▶ Text shown
# Leaky Curved Copper Pipe



## jvc714 (Nov 11, 2013)

I was wondering if anybody has any ideas on how to fix a leak in a curved copper pipe?  I considered cutting the leak out and using a Sharkbite slip coupler but I cannot slide the slip coupler over it because the pipe is curved.

Thanks in advance.


----------



## oldognewtrick (Nov 11, 2013)

If it's copper, why can't you cut the pipe, slide a union on and solder the joint?


----------



## jvc714 (Nov 11, 2013)

oldognewtrick said:


> If it's copper, why can't you cut the pipe, slide a union on and solder the joint?




I normally would.  The problem is that it is the pipe is under a concrete slab under the house.  I can only cut what I can see and I can only see the bend.

Thanks for the suggestion though.


----------



## nealtw (Nov 11, 2013)

Have you a reason for this leak. If it is a bad peice of pipe or corrosion of some kind, you could expect it to leak again. How hard would it be to remove or by-pass this peice?


----------



## jvc714 (Nov 12, 2013)

oldognewtrick said:


> If it's copper, why can't you cut the pipe, slide a union on and solder the joint?



I think it is a pinhole leak in the copper pipe.  The copper pipe is under a wall that I can only get to by digging a small trench under the foundation through a 8x12 inch hole in the foundation in the laundry room.  It is very tight and I am limited on how far I can dig.  

Unfortunately, I already know it will happen again as this was a very poor design.  Basically, instead of using an elbow, the builder bent the pipe and poured the slab above it.

I really do not want to jack hammer the slab more than I have to as I live in earthquake country and do not want to weaken the slab more than I have to.  

I am hoping that someone here knows some trick that will union a curved pipe with a straight pipe together without near future problems.

Thanks in advance.


----------



## jvc714 (Nov 12, 2013)

Nealtw, 

I think it is a pinhole leak in the copper pipe.  The copper pipe is under a wall that I can only get to by digging a small trench under the foundation through a 8x12 inch hole in the foundation in the laundry room.  It is very tight and I am limited on how far I can dig.

▶ Provided material
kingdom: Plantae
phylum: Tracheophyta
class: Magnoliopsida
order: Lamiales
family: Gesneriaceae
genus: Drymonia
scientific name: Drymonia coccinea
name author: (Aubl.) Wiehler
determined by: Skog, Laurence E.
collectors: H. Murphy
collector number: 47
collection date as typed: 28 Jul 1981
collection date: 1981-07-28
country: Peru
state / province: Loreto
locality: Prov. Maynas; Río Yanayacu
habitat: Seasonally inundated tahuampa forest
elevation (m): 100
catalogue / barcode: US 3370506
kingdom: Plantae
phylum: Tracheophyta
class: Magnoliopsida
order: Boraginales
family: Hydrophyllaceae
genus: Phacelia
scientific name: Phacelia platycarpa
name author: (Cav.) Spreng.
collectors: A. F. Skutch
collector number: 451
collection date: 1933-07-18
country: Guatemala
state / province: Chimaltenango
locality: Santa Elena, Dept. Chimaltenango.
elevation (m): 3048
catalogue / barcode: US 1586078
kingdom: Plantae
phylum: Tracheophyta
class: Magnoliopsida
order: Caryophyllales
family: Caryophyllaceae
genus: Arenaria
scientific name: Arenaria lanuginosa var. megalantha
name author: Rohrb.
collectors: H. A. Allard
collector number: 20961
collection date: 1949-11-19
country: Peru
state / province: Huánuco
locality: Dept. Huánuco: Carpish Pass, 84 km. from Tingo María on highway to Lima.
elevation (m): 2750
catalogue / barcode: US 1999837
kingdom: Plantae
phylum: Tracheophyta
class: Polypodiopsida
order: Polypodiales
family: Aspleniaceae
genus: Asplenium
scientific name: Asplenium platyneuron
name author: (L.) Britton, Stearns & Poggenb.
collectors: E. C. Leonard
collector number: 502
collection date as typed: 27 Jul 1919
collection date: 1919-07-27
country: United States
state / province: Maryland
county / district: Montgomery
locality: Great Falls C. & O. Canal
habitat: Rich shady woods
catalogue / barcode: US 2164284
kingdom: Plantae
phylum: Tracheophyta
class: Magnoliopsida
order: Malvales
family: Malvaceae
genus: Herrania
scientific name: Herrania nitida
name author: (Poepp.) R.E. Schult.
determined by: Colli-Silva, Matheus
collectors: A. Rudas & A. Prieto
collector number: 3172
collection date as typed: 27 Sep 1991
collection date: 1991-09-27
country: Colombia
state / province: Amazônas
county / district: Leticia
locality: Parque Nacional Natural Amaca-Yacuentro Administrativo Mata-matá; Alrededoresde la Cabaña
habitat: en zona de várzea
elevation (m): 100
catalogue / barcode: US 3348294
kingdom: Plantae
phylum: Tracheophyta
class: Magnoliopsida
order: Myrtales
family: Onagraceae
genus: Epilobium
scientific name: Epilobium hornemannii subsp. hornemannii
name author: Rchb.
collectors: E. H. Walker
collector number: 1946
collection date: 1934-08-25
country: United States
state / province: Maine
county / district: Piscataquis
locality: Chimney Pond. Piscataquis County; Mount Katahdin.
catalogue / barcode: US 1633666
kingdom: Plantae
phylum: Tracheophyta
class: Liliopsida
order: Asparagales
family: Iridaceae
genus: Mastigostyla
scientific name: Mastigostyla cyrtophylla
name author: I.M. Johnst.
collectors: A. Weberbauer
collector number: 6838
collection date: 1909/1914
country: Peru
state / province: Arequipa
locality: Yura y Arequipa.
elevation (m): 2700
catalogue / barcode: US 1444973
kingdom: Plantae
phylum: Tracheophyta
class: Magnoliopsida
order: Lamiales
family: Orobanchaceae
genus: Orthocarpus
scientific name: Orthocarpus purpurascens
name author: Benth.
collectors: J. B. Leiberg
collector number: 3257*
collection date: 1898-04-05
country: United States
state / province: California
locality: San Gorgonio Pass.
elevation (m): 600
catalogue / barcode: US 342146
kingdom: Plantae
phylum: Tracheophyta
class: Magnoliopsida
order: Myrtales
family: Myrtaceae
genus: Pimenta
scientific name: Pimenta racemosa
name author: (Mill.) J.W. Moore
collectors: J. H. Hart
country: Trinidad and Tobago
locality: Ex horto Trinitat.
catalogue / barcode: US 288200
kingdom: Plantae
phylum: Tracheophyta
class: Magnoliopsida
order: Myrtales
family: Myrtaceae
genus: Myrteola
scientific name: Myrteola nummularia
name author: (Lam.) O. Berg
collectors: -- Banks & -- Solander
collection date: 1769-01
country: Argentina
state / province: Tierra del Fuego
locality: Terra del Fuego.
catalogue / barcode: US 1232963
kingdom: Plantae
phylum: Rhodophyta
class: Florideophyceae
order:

▶ Exercise goal
Rewrite the leaky copper pipe thread from "I normally would." up to and including "the suggestion though.", with "concrete slab" changed to "basement floor".

▶ Result
I normally would.  The problem is that it is the pipe is under a basement floor under the house.  I can only cut what I can see and I can only see the bend.

Thanks for the suggestion though.